Noah becoming naked is not a bedroom moment. Scripture simply tells us that Noah became drunk and uncovered himself in his tent (Genesis 9:21). Skin is not the problem. Shame is the problem. Ever since Genesis chapter 3, nakedness has symbolized the exposure of our weakness through sin. Adam and Eve were naked and felt no shame until after sin entered the picture. Once sin was introduced into this world, their nakedness caused them to cover up. Genesis 3:7 tells us they knew they were naked and they covered themselves. In fact, Genesis 3:21 tells us that God covered their nakedness, which was the visible result of their sin.
Covering shame is honoring what God says is right.
There you have it. The parallel. Ham saw his father’s nakedness and took it upon himself to expose it rather than restore it. Instead of handling the matter quietly, Ham exposed his father. Ham publicized his father’s failure. The other two sons did the exact opposite. They went backward, refused to see the shame, and covered their father with honor. One son magnified shame. Two sons minimized shame. One son dishonored his father. Two sons covered and honored their father. Scripture does not leave you to imagine sin; it shows you sin by contrast.
“Noah knew what his younger son had done to him.” Notice what Scripture does and does not say. Scripture does not force a sexual application here. The sin was dishonoring. It was public. The text already told you what happened. Verses 22 and 23 show that Ham exposed his father’s nakedness, while Shem and Japheth covered it. Proverbs 10:12 later explains the principle clearly: hatred stirs up strife, but love covers all sins. Ham did not act in love. His brothers did.
Now comes the curse. Notice Noah did not curse Ham; he cursed Canaan (Genesis 9:25). This is not accidental. Scripture frequently speaks prophetically of descendants. Jacob does this repeatedly later in Genesis 49. This is not racism. It is morality and prophecy.
God is showing what kind of culture would flow from this particular line. Later, yes, this does relate to the land of Canaan, but not because God went on an ethnic cleansing spree. Genesis 15:16 says the iniquity of the Canaanites would become full. Leviticus 18 says the land vomited them out because of their abominations. Judgment came because of sin, not ethnicity.
Sin is still present after the flood. Shame still must be dealt with.

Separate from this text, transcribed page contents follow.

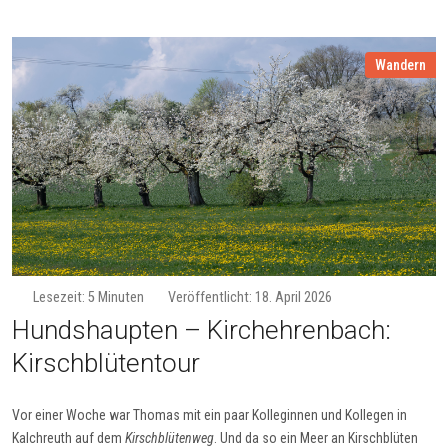
Wandern
Lesezeit: 5 Minuten
Veröffentlicht: 18. April 2026
Hunds­haup­ten – Kirch­eh­ren­bach:
Kirsch­blü­ten­tour
Vor einer Woche war Thomas mit ein paar Kolleginnen und Kollegen in
Kalchreuth auf dem
Kirschblütenweg
. Und da so ein Meer an Kirschblüten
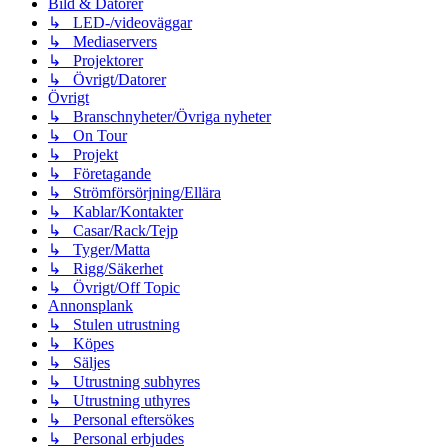
Bild & Datorer
↳ LED-/videoväggar
↳ Mediaservers
↳ Projektorer
↳ Övrigt/Datorer
Övrigt
↳ Branschnyheter/Övriga nyheter
↳ On Tour
↳ Projekt
↳ Företagande
↳ Strömförsörjning/Ellära
↳ Kablar/Kontakter
↳ Casar/Rack/Tejp
↳ Tyger/Matta
↳ Rigg/Säkerhet
↳ Övrigt/Off Topic
Annonsplank
↳ Stulen utrustning
↳ Köpes
↳ Säljes
↳ Utrustning subhyres
↳ Utrustning uthyres
↳ Personal eftersökes
↳ Personal erbjudes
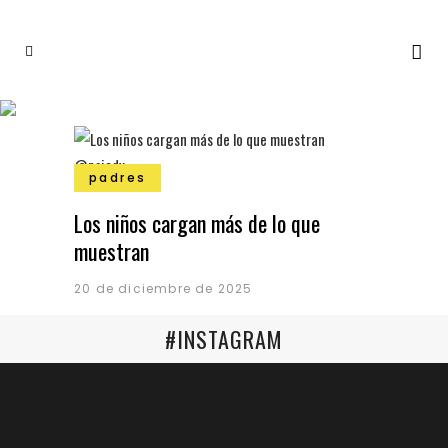
padres
Los niños cargan más de lo que
muestran
20 de diciembre de 2025
#INSTAGRAM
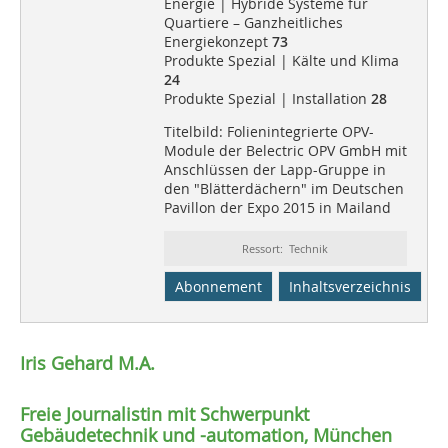
Energie | Hybride Systeme für
Quartiere – Ganzheitliches
Energiekonzept
73
Produkte Spezial | Kälte und Klima
24
Produkte Spezial | Installation
28
Titelbild: Folienintegrierte OPV-
Module der Belectric OPV GmbH mit
Anschlüssen der Lapp-Gruppe in
den "Blätterdächern" im Deutschen
Pavillon der Expo 2015 in Mailand
Ressort: Technik
Abonnement
Inhaltsverzeichnis
Iris Gehard M.A.
Freie Journalistin mit Schwerpunkt
Gebäudetechnik und -automation, München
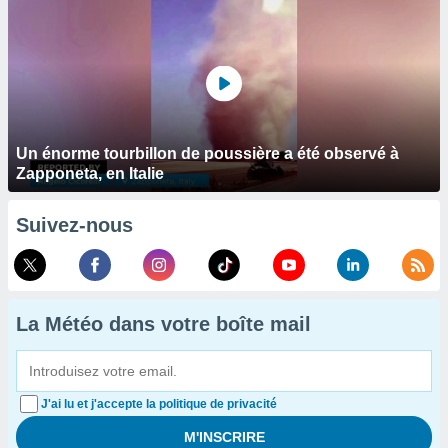
Un énorme tourbillon de poussière a été observé à
Zapponeta, en Italie
Suivez-nous
La Météo dans votre boîte mail
J'ai lu et j'accepte la politique de privacité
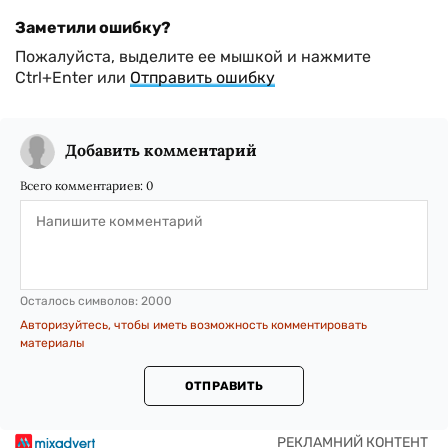
Заметили ошибку?
Пожалуйста, выделите ее мышкой и нажмите
Ctrl+Enter или
Отправить ошибку
Добавить комментарий
Всего комментариев:
0
Осталось символов:
2000
Авторизуйтесь, чтобы иметь возможность комментировать
материалы
ОТПРАВИТЬ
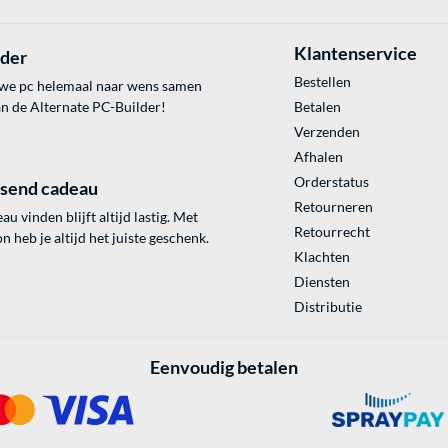
Klantenservice
lder
Bestellen
uwe pc helemaal naar wens samen
an de Alternate PC-Builder!
Betalen
Verzenden
Afhalen
Orderstatus
ssend cadeau
Retourneren
au vinden blijft altijd lastig. Met
Retourrecht
 heb je altijd het juiste geschenk.
Klachten
Diensten
Distributie
Eenvoudig betalen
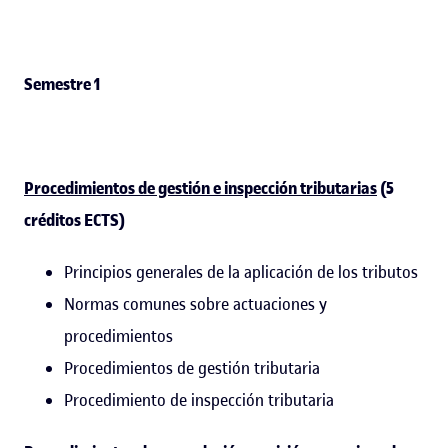
Semestre 1
Procedimientos de gestión e inspección tributarias
(5
créditos ECTS)
Principios generales de la aplicación de los tributos
Normas comunes sobre actuaciones y
procedimientos
Procedimientos de gestión tributaria
Procedimiento de inspección tributaria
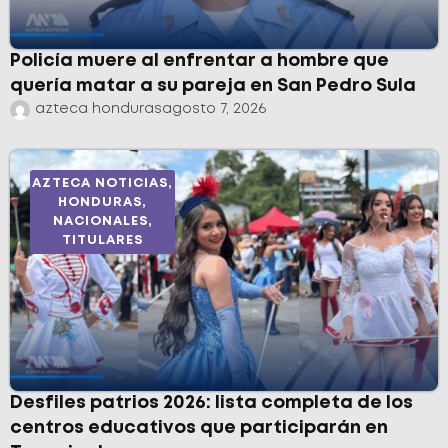
Policía muere al enfrentar a hombre que
quería matar a su pareja en San Pedro Sula
azteca honduras
agosto 7, 2026
AZTECA NOTICIAS
,
HONDURAS
,
NACIONALES
,
TITULARES
Desfiles patrios 2026: lista completa de los
centros educativos que participarán en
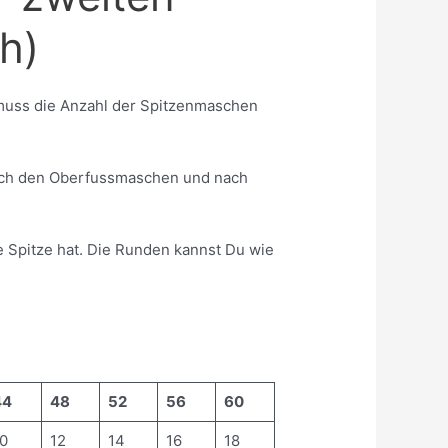
h)
muss die Anzahl der Spitzenmaschen
ach den Oberfussmaschen und nach
e Spitze hat. Die Runden kannst Du wie
44
48
52
56
60
0
12
14
16
18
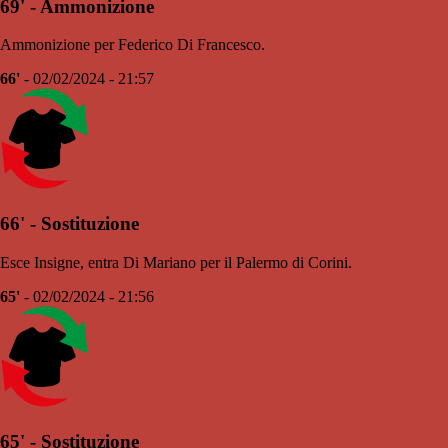
69' - Ammonizione
Ammonizione per Federico Di Francesco.
66'
- 02/02/2024 - 21:57
66' - Sostituzione
Esce Insigne, entra Di Mariano per il Palermo di Corini.
65'
- 02/02/2024 - 21:56
65' - Sostituzione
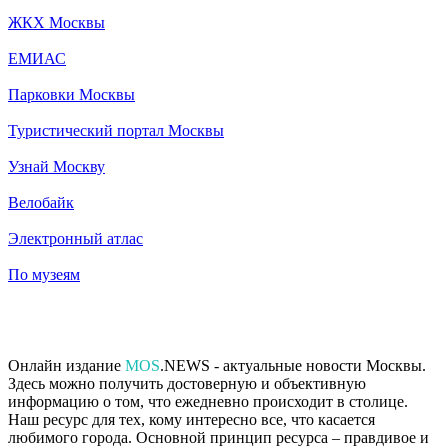
ЖКХ Москвы
ЕМИАС
Парковки Москвы
Туристический портал Москвы
Узнай Москву
Велобайк
Электронный атлас
По музеям
Онлайн издание
MOS
.NEWS - актуальные новости Москвы.
Здесь можно получить достоверную и объективную
информацию о том, что ежедневно происходит в столице.
Наш ресурс для тех, кому интересно все, что касается
любимого города. Основной принцип ресурса – правдивое и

God still honors those who do what is right in a broken world. Ham dishonored his father in a moment of sin, and Scripture later shows the kind of culture that flowed from his line. Shem and Japheth covered their father’s disgrace with garments. One son brought mockery to sin. Two sons restored God’s order by covering shame.
The story is not about hidden sexual acts or secret immorality. It is about honor, authority, shame, and the heart. Scripture does not retreat from this principle. Those who honor authority walk within God’s order. Those who delight in exposure walk in the pattern of the fall.
That is what Genesis 9 is preaching, and it does not need imagination to make its point.